Pode a brutalidade ser transformada em delicadeza? Caetano Veloso conseguiu essa façanha com o documentário do qual ele é o narrador e o protagonista, “Narciso em Férias”, em que conta os dois meses de sua prisão pela ditadura militar, no fim dos anos 60. Caetano foi simples sem deixar de ser profundo, tocante sem ser piegas, racional e ao mesmo tempo emotivo. Caetano fez, do seu medo, poesia em prosa.
Em pelo menos dois trechos, senti que me marejavam os olhos ouvindo seu relato. Não porque tenha sentido pena dele, não porque Caetano tenha sofrido algum tipo de sevícia que me tenha gerado revolta. Não. Não há revolta em Caetano. Não há nem mesmo queixa. O que ele faz é narrar o que lhe aconteceu, em ordem cronológica, de maneira quase impessoal, como se estivesse falando de outro alguém.
O que Caetano consegue, e que emociona quem o vê e ouve, é interpretar o seu próprio sentimento com uma precisão e uma densidade que só alcançam pessoas de inteligência superior, que refletem com alguma isenção a respeito de si mesmas e que se conhecem muito bem.

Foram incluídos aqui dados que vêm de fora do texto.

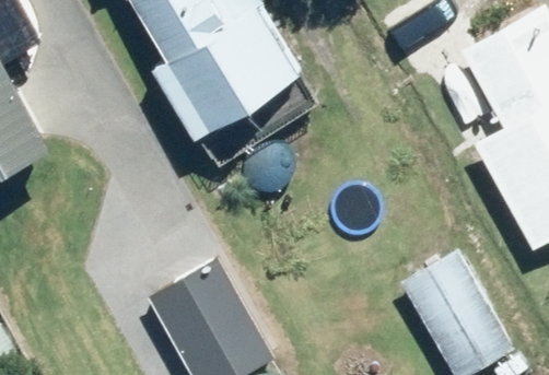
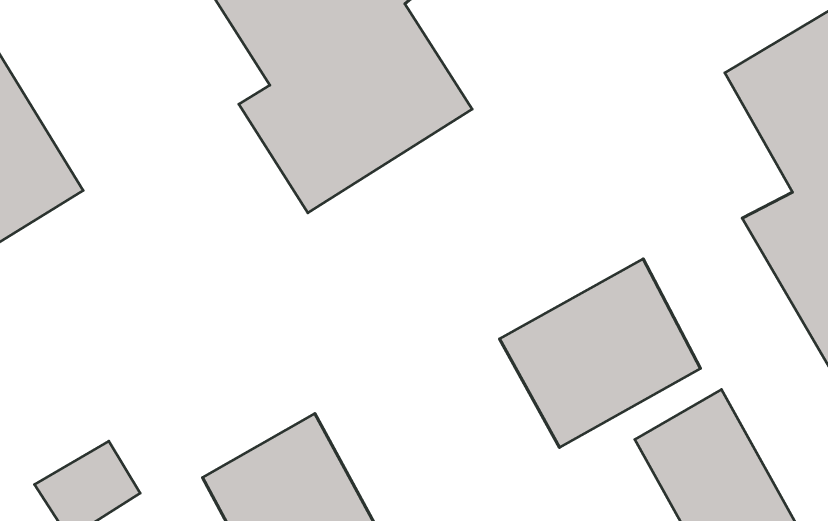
building: none -> [499,259,701,448]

Não é por acaso que o maior conselho da filosofia é “conhece-te a ti mesmo”, frase que estava gravada na pedra do pátio do templo de Apolo, em Delfos, e que foi tomada de empréstimo por Heráclito, Sócrates, Pitágoras, Schopenhauer e Nietzsche.
Caetano conhece a si mesmo e, por isso, soube compreender o que lhe aconteceu no tempo em que esteve detido. Por exemplo: na primeira semana de prisão, ele foi colocado em uma solitária. Não havia cama, apenas uma colcha sobre a qual se deitava e, num canto, a seus pés, a latrina. Numa das paredes, a uma altura inalcançável, abria-se uma janela gradeada por onde se imiscuía uma réstia de luz.

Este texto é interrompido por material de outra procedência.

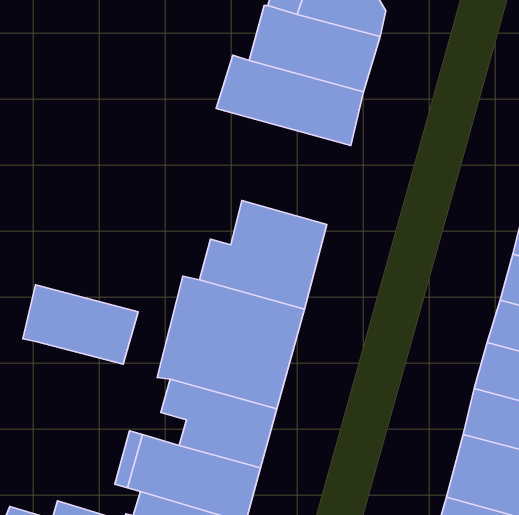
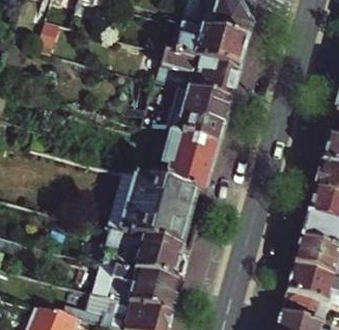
building: none -> [141,81,230,146]
building: [23,285,138,364] -> none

Durante os dias em que ali ficou, Caetano não viu nenhum outro ser humano. A comida lhe era empurrada por uma portinhola ao pé da porta de ferro. Para se distrair, ele lia e relia folhas de velhos jornais que tinham sido deixados na cela.
Caetano disse que o tempo imutável produziu um efeito curioso em sua alma: ressecou-a. Porque ele queria chorar, e não conseguia. Queria se sentir excitado e se masturbar, mas também não conseguia. Lágrimas e gozo, para Caetano, eram uma manifestação de seu próprio espírito em forma líquida, eram pedaços de sua essência mais íntima que saíam para fora de seu corpo, e agora Caetano não os tinha. Ele estava estorricado por dentro.
Gostei dessa reflexão, mas gostei ainda mais quando ele lembrou de um período em que já podia ver sua mulher, Dedé. Numa das visitas que ela lhe fez na prisão, trouxe um exemplar da revista Manchete em que havia sido publicada uma reportagem sobre a visão que os primeiros astronautas tinham da Terra, a partir do espaço. Caetano viu aquelas fotos da Terra azul envolta em nuvens e se deixou enlevar. Tempos depois, comporia uma de suas canções mais belas:
Quando eu me encontrava preso
Na cela de uma cadeia
Foi que vi pela primeira vez
As tais fotografias
Em que apareces inteira
Porém não estavas nua
E sim coberta de nuvens...
Terra... Terra...
Por mais distante
O errante navegante
Quem jamais te esqueceria?
Um homem confinado entre as paredes de uma cela, olhando para a imagem da Terra vista da vastidão do espaço. A prisão escura e a completa liberdade numa única cena. A brutalidade transformada em delicadeza.